> What is needed
Select every line below containing the word "This".

> Excerpted records
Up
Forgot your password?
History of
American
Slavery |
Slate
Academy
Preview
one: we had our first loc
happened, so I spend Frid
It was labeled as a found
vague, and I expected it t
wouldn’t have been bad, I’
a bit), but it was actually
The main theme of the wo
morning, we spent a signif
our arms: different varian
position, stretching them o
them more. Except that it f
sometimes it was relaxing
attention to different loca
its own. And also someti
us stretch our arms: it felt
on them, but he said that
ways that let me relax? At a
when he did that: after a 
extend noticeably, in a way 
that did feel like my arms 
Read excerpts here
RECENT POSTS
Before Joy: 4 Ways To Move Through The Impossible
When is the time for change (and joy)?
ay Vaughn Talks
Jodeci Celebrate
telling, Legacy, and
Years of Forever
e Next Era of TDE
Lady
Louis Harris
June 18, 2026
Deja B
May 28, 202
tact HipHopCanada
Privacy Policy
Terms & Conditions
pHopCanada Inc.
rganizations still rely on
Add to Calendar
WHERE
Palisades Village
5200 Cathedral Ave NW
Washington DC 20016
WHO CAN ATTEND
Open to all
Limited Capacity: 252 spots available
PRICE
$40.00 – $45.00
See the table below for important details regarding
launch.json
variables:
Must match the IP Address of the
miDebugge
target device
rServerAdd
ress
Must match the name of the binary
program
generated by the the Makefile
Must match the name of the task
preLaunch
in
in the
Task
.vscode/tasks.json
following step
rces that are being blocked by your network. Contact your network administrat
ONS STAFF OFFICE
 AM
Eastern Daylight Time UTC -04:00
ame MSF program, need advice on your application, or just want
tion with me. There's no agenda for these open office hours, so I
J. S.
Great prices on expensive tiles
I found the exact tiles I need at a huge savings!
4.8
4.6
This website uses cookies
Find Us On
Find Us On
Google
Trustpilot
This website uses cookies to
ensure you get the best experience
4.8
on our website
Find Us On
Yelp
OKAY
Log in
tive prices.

> Your response
This website uses cookies
This website uses cookies to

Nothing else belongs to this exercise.